对于非数据库场景（如文件操作），使用 asyncio.Lock 或 asyncio.Semaphore 做细粒度控制：

python 复制代码

import asyncio

class FileServer:
    def __init__(self):
        self._write_locks: dict[str, asyncio.Lock] = {}
    
    def _get_lock(self, filepath: str) -> asyncio.Lock:
        if filepath not in self._write_locks:
            self._write_locks[filepath] = asyncio.Lock()
        return self._write_locks[filepath]
    
    async def handle_write_file(self, name: str, arguments: dict):
        path = arguments["path"]
        async with self._get_lock(path):  # 同一文件串行写
            async with aiofiles.open(path, "w") as f:
                await f.write(arguments["content"])
        return [types.TextContent(type="text", text=f"写入成功：{path}")]

坑 4：协议版本协商失败的沉默错误

问题现场

某次更新 MCP SDK 后，Server 无法与旧版 Client 建立连接，但没有任何错误日志------连接就这样安静地失败了。

原因：MCP 协议在 initialize 握手阶段有版本协商逻辑，如果 Client 和 Server 的 protocolVersion 不兼容，连接会被拒绝，但默认日志级别不会打印细节。

python 复制代码

# 查看握手请求的实际内容（调试用）
import logging
logging.basicConfig(level=logging.DEBUG)

# 在 server 初始化时打印协议版本
@server.list_tools()
async def handle_list_tools() -> list[types.Tool]:
    # 第一个被调用的方法之一，在这里打日志确认连接已建立
    logger.info("list_tools called --- connection established successfully")
    return [...]

修复方案

显式处理版本兼容性，并加入结构化日志：

python 复制代码

from mcp.server import Server
from mcp.types import InitializeResult, ServerCapabilities
import structlog

logger = structlog.get_logger()

# 显式声明支持的协议版本
SUPPORTED_PROTOCOL_VERSIONS = ["2024-11-05", "2025-03-26"]

async def create_server():
    server = Server("my-mcp-server")
    
    # 监控 initialize 事件
    original_handle = server._handle_initialize
    
    async def logged_initialize(params):
        client_version = params.protocolVersion
        logger.info(
            "mcp_initialize",
            client_version=client_version,
            supported_versions=SUPPORTED_PROTOCOL_VERSIONS,
            compatible=client_version in SUPPORTED_PROTOCOL_VERSIONS
        )
        
        if client_version not in SUPPORTED_PROTOCOL_VERSIONS:
            logger.warning(
                "mcp_version_mismatch",
                client_version=client_version,
                will_attempt="best-effort"
            )
        
        return await original_handle(params)
    
    server._handle_initialize = logged_initialize
    return server

同时在部署时锁定 SDK 版本，避免自动升级破坏生产环境：

toml 复制代码

# pyproject.toml
[project]
dependencies = [
    "mcp>=1.3.0,<2.0.0",  # 锁定主版本
]

坑 5：Resource URI 设计混乱，导致 LLM 无法正确引用

问题现场

把 Resource URI 设计成数据库自增 ID（resource://item/12345），之后数据库迁移后 ID 变了，所有历史对话中的资源引用全部失效。

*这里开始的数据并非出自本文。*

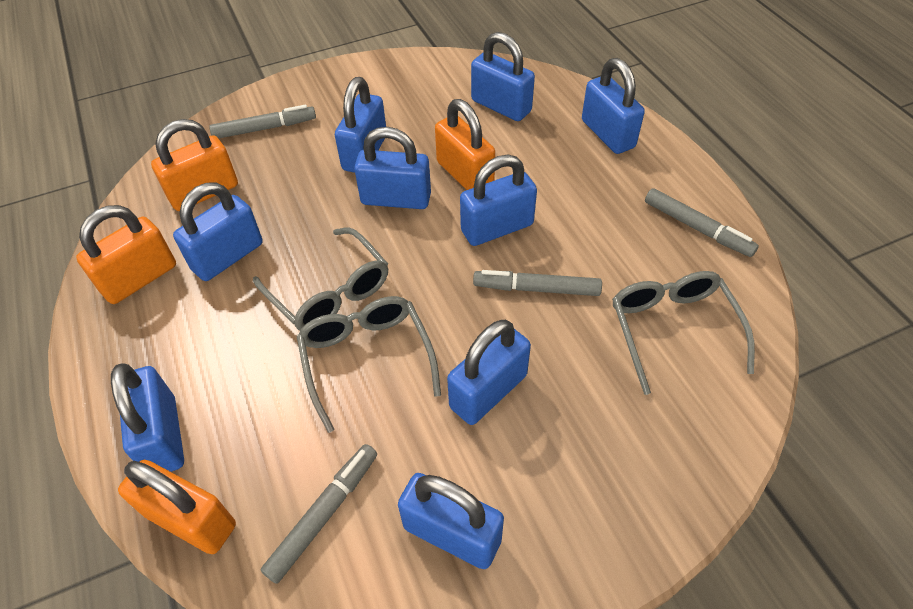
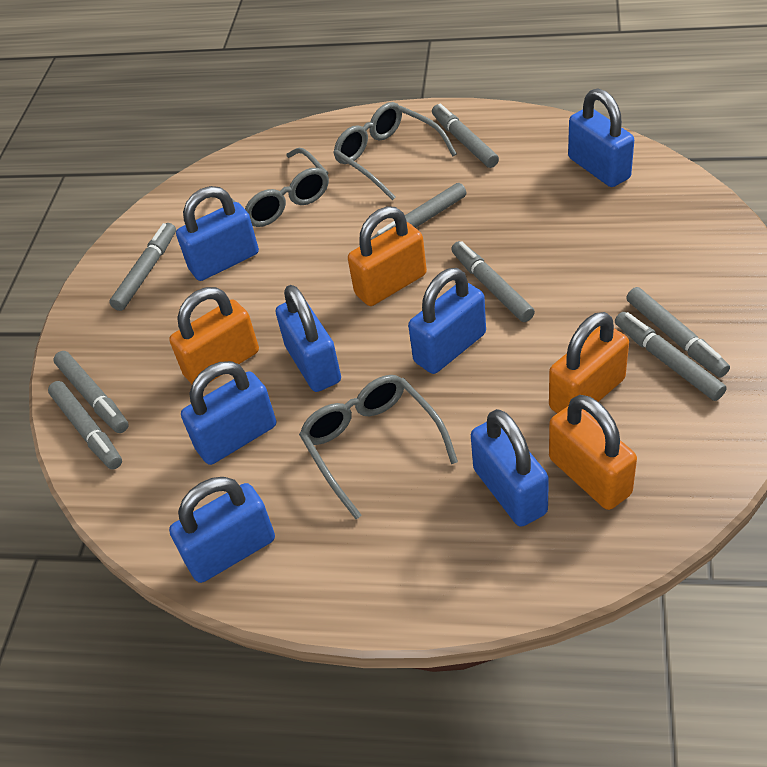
blue padlock: [111,363,184,472] [173,182,263,281] [335,77,386,173] [354,127,431,209] [398,473,504,569] [447,320,531,425] [460,155,537,246] [471,32,535,121] [582,58,645,154] = 9 -> [169,477,275,583] [176,186,259,281] [181,361,276,465] [276,285,341,392] [408,268,486,374] [471,409,549,527] [568,89,634,187] = 7
grey marker: [209,105,316,139] [261,444,377,584] [473,270,602,296] [645,188,759,257] = 4 -> [48,381,122,470] [53,351,129,433] [110,223,176,311] [371,183,467,240] [432,103,499,168] [451,241,535,322] [615,312,727,401] [626,287,730,377] = 8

更严重的问题：LLM 在引用 resource 时，如果 URI 不够语义化，它根本不知道该请求哪个 resource。

修复方案

原则：Resource URI 必须语义化、稳定、人类可读。

python 复制代码

# 反例：不透明 URI
"resource://db/12345"           # ID 是什么？
"resource://cache/a3f9b2"       # 哈希是什么？

# 正例：语义化 URI
"resource://github/repos/octocat/hello-world/readme"    # 明确
"resource://local/projects/myapp/src/main.py"           # 明确
"resource://jira/projects/PROJ/issues/PROJ-123"         # 明确

# Python 示例：动态生成语义化 URI
def make_resource_uri(resource_type: str, *path_components: str) -> str:
    """生成稳定的语义化 resource URI"""
    # 规范化路径组件，去掉特殊字符
    clean_parts = [
        re.sub(r'[^\w\-./]', '_', str(p)).strip('/')
        for p in path_components
    ]
    return f"resource://{resource_type}/{'/'.join(clean_parts)}"

# 用法
uri = make_resource_uri("github", "repos", owner, repo, "contents", filepath)
# → "resource://github/repos/octocat/hello-world/contents/README.md"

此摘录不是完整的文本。